- [Extract to read]
# Black Horse: What Color Tack?



## ShezaCharmer (Mar 13, 2010)

So I am excited to start showing my mare this year but I am in desperate need of new show tack so I need help with colors. Charm's "color" is turquise(spelling?) or light blue. I will be shopping for an all leather barrel saddle and possibly just a regular all around western saddle with some silver on it. I am also going to get matching headstalls and breast collars as well of course!

*What color tack do you reccomend for a black horse? *

I was thinking about black on black but many people say no to that. What do you think? 

For references of what my mare looks like look at my avatar or any of my other pictures.


----------



## Arksly (Mar 13, 2010)

I like black and black too. But I do Dressage so I think black looks good on anything :lol:.


----------



## Haylee (Feb 2, 2011)

She is BEAUTIFUL first off, and second, I think that maybe black with studs, or silver would look good; or maybe mahogany/dark brown... not many horses can pull off mahogany(my horse for instance) but I think your girl could.  Good luck, she looks wonderful. 

Here is the website I got my saddle from, they are beautiful and VERY affordable. 

Western saddle Horse tack English saddles Pony saddle for sale - SaddleOnline Inc.


----------



## x Bustie and Alli x (Jan 15, 2011)

What about a chestnut horse? (Sorry to nick your post Sheza!!) I want a new saddle for a Bustie but don't know what colour- I don't want her clashing with her tack!!!!!


----------



## eventerdrew (Mar 13, 2009)

Black looks good on all horses, IMO. I've had Chestnuts and Black horses that looked amazing in black tack


----------



## x Bustie and Alli x (Jan 15, 2011)

yh I was thinking black- safer lol


----------



## Eolith (Sep 30, 2007)

Black tack on a black horse with silver/chrome hardware makes me shiver with delight.  I think it would be stunning with turquoise accents for her saddle blanket/boots.


----------



## equiniphile (Aug 16, 2009)

Haylee said:


> Here is the website I got my saddle from, they are beautiful and VERY affordable.
> 
> Western saddle Horse tack English saddles Pony saddle for sale - SaddleOnline Inc.


 It looks way too good to be true. What's the quality like?


----------



## ShezaCharmer (Mar 13, 2010)

Data entries
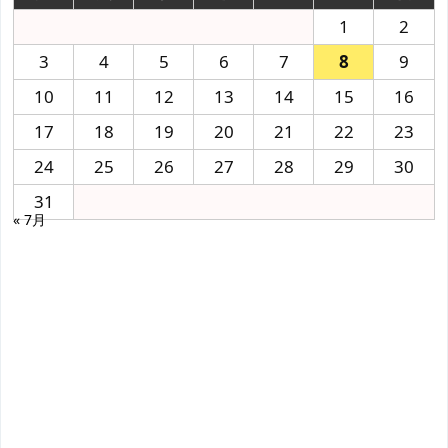
1
2
3
4
5
6
7
8
9
10
11
12
13
14
15
16
17
18
19
20
21
22
23
24
25
26
27
28
29
30
31
« 7月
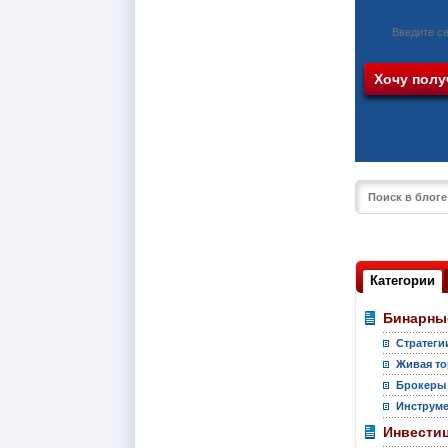
Категории
Бинарны
Стратеги
Живая то
Брокеры
Инструм
Инвести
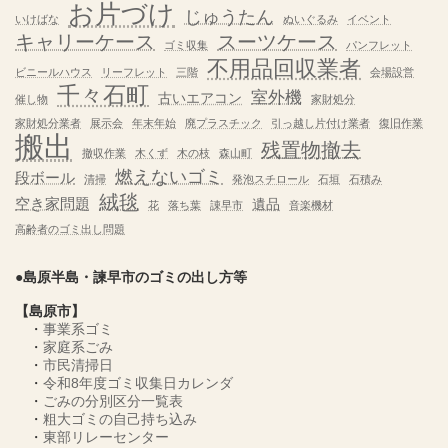
お片づけ
じゅうたん
いけばな
ぬいぐるみ
イベント
キャリーケース
スーツケース
ゴミ収集
パンフレット
不用品回収業者
ビニールハウス
リーフレット
三階
会場設営
千々石町
室外機
古いエアコン
催し物
家財処分
家財処分業者
展示会
年末年始
廃プラスチック
引っ越し片付け業者
復旧作業
搬出
残置物撤去
撤収作業
木くず
木の枝
森山町
燃えないゴミ
段ボール
清掃
発泡スチロール
石垣
石積み
絨毯
空き家問題
遺品
花
落ち葉
諌早市
音楽機材
高齢者のゴミ出し問題
●島原半島・諫早市のゴミの出し方等
【島原市】
・
事業系ゴミ
・
家庭系ごみ
・
市民清掃日
・
令和8年度ゴミ収集日カレンダ
・
ごみの分別区分一覧表
・
粗大ゴミの自己持ち込み
・
東部リレーセンター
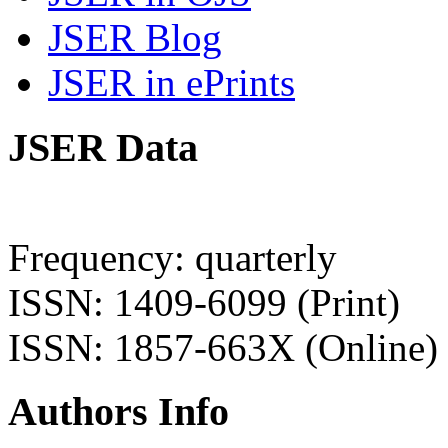
JSER Blog
JSER in ePrints
JSER Data
Frequency: quarterly
ISSN: 1409-6099 (Print)
ISSN: 1857-663X (Online)
Authors Info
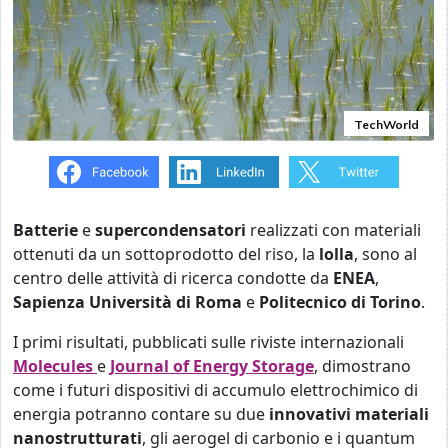
TechWorld
Batterie
e
supercondensatori
realizzati con materiali
ottenuti da un sottoprodotto del riso, la
lolla
, sono al
centro delle attività di ricerca condotte da
ENEA
,
Sapienza Università di Roma
e
Politecnico di Torino
.
I primi risultati, pubblicati sulle riviste internazionali
Molecules
e
Journal of Energy Storage
, dimostrano
come i futuri dispositivi di accumulo elettrochimico di
energia potranno contare su due
innovativi
materiali
nanostrutturati
, gli aerogel di carbonio e i quantum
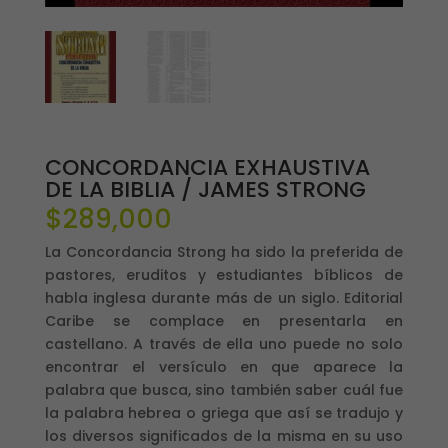
CONCORDANCIA EXHAUSTIVA
DE LA BIBLIA / JAMES STRONG
$
289,000
La Concordancia Strong ha sido la preferida de
pastores, eruditos y estudiantes bíblicos de
habla inglesa durante más de un siglo. Editorial
Caribe se complace en presentarla en
castellano. A través de ella uno puede no solo
encontrar el versículo en que aparece la
palabra que busca, sino también saber cuál fue
la palabra hebrea o griega que así se tradujo y
los diversos significados de la misma en su uso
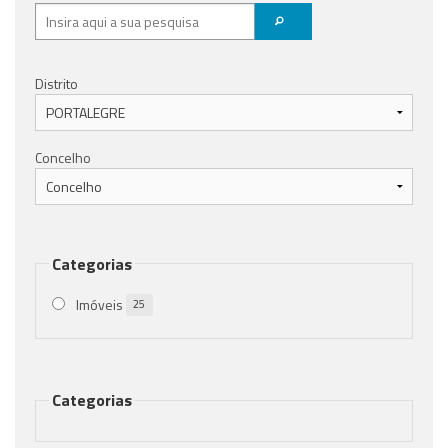
Distrito
Concelho
Categorias
Imóveis
25
Categorias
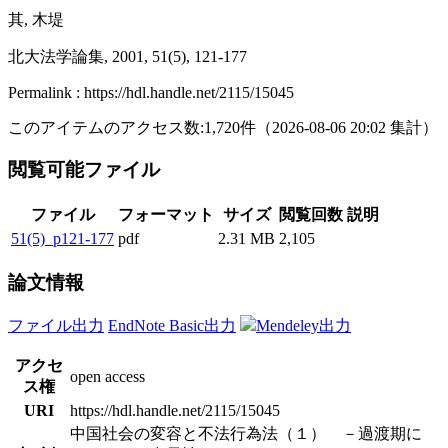
其, 木堤
北大法学論集, 2001, 51(5), 121-177
Permalink : https://hdl.handle.net/2115/15045
このアイテムのアクセス数:
1,720
件
（
2026-08-06
20:02 集計
）
閲覧可能ファイル
ファイル
フォーマット
サイズ
閲覧回数
説明
51(5)_p121-177
pdf
2.31 MB
2,105
論文情報
ファイル出力
EndNote Basic出力
Mendeley出力
アクセ
open access
ス権
URI
https://hdl.handle.net/2115/15045
中国社会の変容と不法行為法（１） －過渡期に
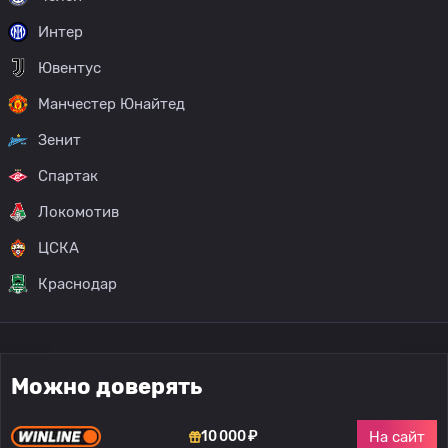
Интер
Ювентус
Манчестер Юнайтед
Зенит
Спартак
Локомотив
ЦСКА
Краснодар
Можно доверять
На сайт
10 000 ₽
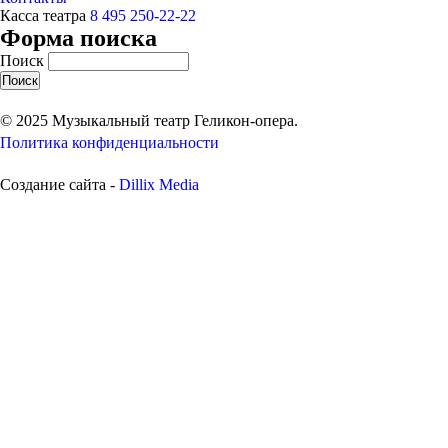
Касса театра
8 495 250-22-22
Форма поиска
Поиск
© 2025 Музыкальный театр Геликон-опера.
Политика конфиденциальности
Создание сайта -
Dillix Media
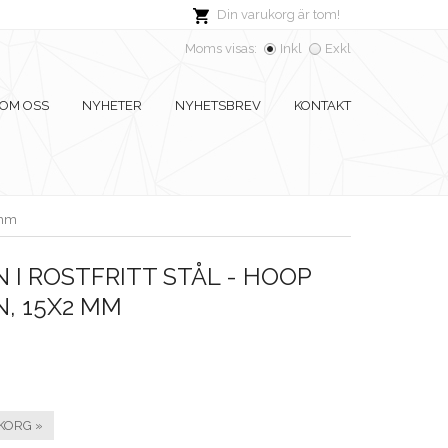
Din varukorg är tom!
Moms visas:
Inkl
Exkl
OM OSS
NYHETER
NYHETSBREV
KONTAKT
 mm
I ROSTFRITT STÅL - HOOP
, 15X2 MM
KORG »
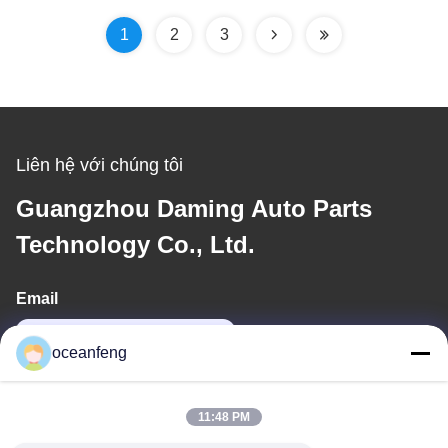
1
2
3
Liên hệ với chúng tôi
Guangzhou Daming Auto Parts
Technology Co., Ltd.
Email
13060618803@163.com
oceanfeng
Địa chỉ của tôi
11:48 PM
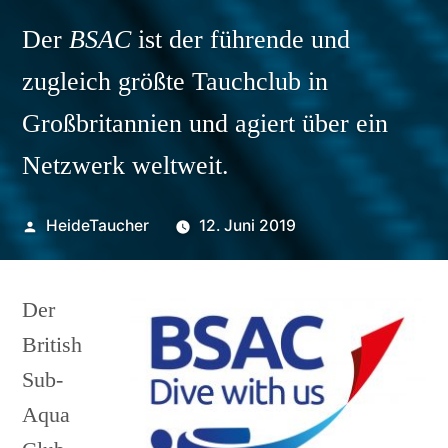
Der
BSAC
ist der führende und
zugleich größte Tauchclub in
Großbritannien und agiert über ein
Netzwerk weltweit.
Veröffentlicht
HeideTaucher
12. Juni 2019
von
Der
British
Sub-
Aqua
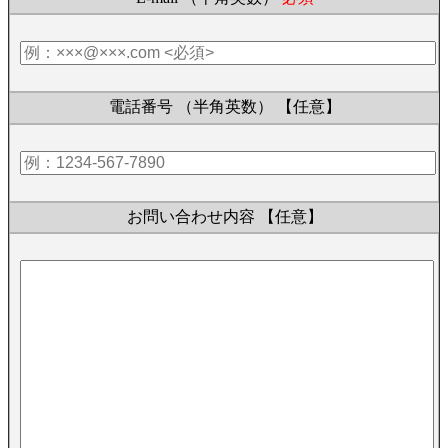
電話番号 （半角英数）
【任意】
お問い合わせ内容
【任意】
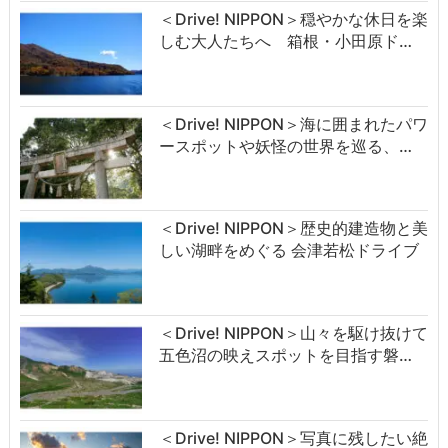
＜Drive! NIPPON＞穏やかな休日を楽
しむ大人たちへ 箱根・小田原ド…
＜Drive! NIPPON＞海に囲まれたパワ
ースポットや妖怪の世界を巡る、…
＜Drive! NIPPON＞歴史的建造物と美
しい湖畔をめぐる 会津若松ドライブ
＜Drive! NIPPON＞山々を駆け抜けて
五色沼の映えスポットを目指す磐…
＜Drive! NIPPON＞写真に残したい絶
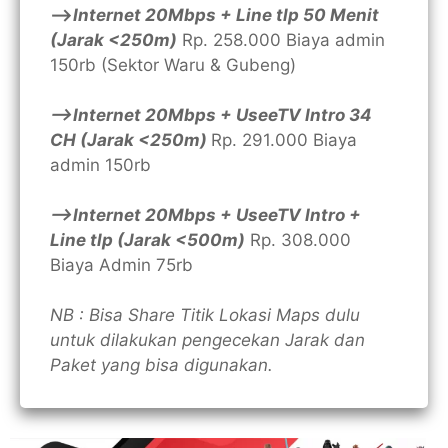
—>
Internet 20Mbps + Line tlp 50 Menit
(Jarak <250m)
Rp. 258.000 Biaya admin
150rb (Sektor Waru & Gubeng)
—>Internet 20Mbps + UseeTV Intro 34
CH (Jarak <250m)
Rp. 291.000 Biaya
admin 150rb
—>Internet 20Mbps + UseeTV Intro +
Line tlp (Jarak <500m)
Rp. 308.000
Biaya Admin 75rb
NB : Bisa Share Titik Lokasi Maps dulu
untuk dilakukan pengecekan Jarak dan
Paket yang bisa digunakan.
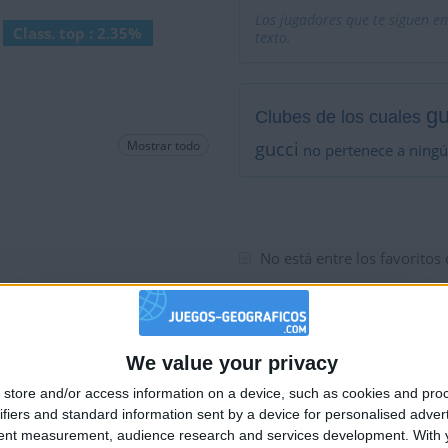
Los jugadores que te siguen en
Class. top : 2.35%
texto.
gu
Clubes de los cuales
Mostrar todo
gucci
no pertenece a ningú
No está entre los favoritos
We value your privacy
🇺🇸 We noticed you’re visiting from
store and/or access information on a device, such as cookies and pro
an English-speaking country
ifiers and standard information sent by a device for personalised adver
Join our American version now and be among
tent measurement, audience research and services development.
With 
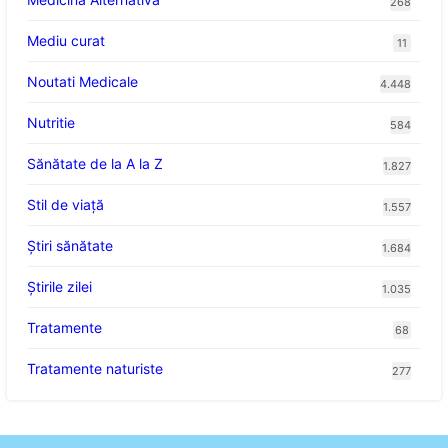
268
Mediu curat
11
Noutati Medicale
4.448
Nutritie
584
Sănătate de la A la Z
1.827
Stil de viaţă
1.557
Ştiri sănătate
1.684
Știrile zilei
1.035
Tratamente
68
Tratamente naturiste
277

- [Job]
Rewrite the tack-color thread from the words "So I am excited" through "do you think?", replacing "black" with "dark" wherever it occurs.

- [Solved exercise]
So I am excited to start showing my mare this year but I am in desperate need of new show tack so I need help with colors. Charm's "color" is turquise(spelling?) or light blue. I will be shopping for an all leather barrel saddle and possibly just a regular all around western saddle with some silver on it. I am also going to get matching headstalls and breast collars as well of course!

*What color tack do you reccomend for a dark horse? *

I was thinking about dark on dark but many people say no to that. What do you think?